The authors are interested in predicting if an miRNA binds and regulates a gene. They generate 20 features based on complementary sequences, binding affinity/accessibility, and conservation scores for miRNA-mRNA pairs found in TargetScanS and TarBase datasets.

Computational Aspects

They implement a CNN with two convolutional layers with mean pooling and a kernel size 3. They use constraint relaxation to overcome class imbalance (in this case, there are more experimentally validated positives than negatives). Their method defines four distinct datasets based on different evidence for each pair and confidence in the miRNA-mRNA regulation where one dataset is negative. The CNN then takes as input the different miRNA-mRNA features with a goal of classifying each input into one of the four datasets.
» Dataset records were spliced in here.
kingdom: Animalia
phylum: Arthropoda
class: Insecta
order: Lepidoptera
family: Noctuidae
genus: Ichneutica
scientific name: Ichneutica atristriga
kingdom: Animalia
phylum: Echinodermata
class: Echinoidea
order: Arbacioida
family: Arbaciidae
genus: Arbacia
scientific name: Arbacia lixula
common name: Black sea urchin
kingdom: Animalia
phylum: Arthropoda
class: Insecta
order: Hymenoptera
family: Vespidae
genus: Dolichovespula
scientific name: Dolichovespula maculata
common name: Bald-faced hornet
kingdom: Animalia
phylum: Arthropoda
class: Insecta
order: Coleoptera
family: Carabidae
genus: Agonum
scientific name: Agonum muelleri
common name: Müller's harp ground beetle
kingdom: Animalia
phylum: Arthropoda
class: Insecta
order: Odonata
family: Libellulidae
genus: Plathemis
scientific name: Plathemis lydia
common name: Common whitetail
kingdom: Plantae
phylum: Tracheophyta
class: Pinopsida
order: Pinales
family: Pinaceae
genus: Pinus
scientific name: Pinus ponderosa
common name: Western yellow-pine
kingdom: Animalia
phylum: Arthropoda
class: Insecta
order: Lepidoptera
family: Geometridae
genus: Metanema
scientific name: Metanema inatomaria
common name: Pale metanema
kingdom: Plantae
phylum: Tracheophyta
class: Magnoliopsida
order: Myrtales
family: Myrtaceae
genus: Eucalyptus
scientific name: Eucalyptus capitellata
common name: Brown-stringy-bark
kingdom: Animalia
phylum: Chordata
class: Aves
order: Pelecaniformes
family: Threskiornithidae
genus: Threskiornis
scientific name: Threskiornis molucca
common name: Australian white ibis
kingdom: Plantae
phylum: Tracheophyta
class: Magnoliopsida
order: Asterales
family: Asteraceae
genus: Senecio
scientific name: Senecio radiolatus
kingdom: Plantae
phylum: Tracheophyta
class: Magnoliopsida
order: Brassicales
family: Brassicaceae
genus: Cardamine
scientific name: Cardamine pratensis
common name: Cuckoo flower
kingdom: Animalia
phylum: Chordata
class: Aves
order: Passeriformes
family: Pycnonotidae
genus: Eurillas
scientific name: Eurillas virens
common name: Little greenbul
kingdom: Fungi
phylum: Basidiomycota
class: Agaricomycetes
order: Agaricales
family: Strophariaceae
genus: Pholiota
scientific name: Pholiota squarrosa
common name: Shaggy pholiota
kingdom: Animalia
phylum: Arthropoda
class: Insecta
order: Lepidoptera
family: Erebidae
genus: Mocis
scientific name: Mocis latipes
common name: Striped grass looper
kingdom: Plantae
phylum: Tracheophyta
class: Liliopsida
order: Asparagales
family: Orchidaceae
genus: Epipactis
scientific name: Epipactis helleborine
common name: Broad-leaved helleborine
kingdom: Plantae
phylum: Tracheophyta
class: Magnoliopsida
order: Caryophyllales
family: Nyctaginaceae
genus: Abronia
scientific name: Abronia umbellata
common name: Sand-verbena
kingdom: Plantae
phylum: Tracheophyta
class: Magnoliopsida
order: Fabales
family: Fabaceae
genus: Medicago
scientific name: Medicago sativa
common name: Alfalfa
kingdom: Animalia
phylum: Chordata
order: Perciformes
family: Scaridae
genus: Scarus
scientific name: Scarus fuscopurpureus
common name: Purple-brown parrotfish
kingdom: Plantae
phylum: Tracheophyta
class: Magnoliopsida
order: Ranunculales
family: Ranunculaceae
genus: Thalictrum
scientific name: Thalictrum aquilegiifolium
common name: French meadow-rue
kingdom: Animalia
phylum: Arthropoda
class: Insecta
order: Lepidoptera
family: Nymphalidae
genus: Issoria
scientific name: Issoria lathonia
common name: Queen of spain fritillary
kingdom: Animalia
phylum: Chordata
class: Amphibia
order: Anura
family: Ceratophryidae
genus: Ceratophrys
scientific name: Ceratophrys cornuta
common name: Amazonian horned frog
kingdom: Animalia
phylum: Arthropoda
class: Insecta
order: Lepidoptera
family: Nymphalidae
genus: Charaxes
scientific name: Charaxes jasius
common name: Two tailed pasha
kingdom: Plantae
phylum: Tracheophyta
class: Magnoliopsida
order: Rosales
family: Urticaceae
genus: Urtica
They use an experimentally validated test set to validate performance.

Summary

• Very nice discussion about history of computational approaches to define miRNA-mRNA pairs.
  • Generally, in almost every primary article I've read there has a been a good historical perspective to the given problem.
• High amount of domain knowledge required to engineer features
  • This means that if a user wanted to apply MiRTDL they would likely need to first define specific features for their miRNA or mRNA of interest
  • This could severely impact usability of the algorithm
• The limitations to this paper are only discussed in two very short sentences in the discussion
  • No mention of applying CNN to unstructured data (talking points we've already discussed in #79)
  • They apply mean pooling - what is this really doing?
  • They do mention that 20 features is not enough for a deep learning algorithm
  • However, to overcome this it appears that they resample features to increase data to 64 features
    • Very unclear exactly what they are doing here
• I thought their constraint relaxation approach was interesting and it looks like it improves performance.
  • not sure what it means for a new miRNA or mRNA but it does seem to overcome class imbalance issues
• With only 20 features they were able to perform a very nice analysis of which features impact performance the most.
  • They applied their model with a leave-one-out methodology and observed performance differences
  • Sequence complimentarity was the highest contributing feature

[agitter]

It's hard to understand their input data from Section 2.4. As @gwaygenomics said, they try resample the features to get 64, 196, 484, or 900 features. Figure 2 and the text suggest that they treat the 196 features as a 2D input (14x14) but when describing Figure 3d they say the features are a 1D array. This potentially makes the application of CNN to unstructured data much worse than #79. In #79 I ultimately think the CNN makes sense given how they constrained the CNN architecture.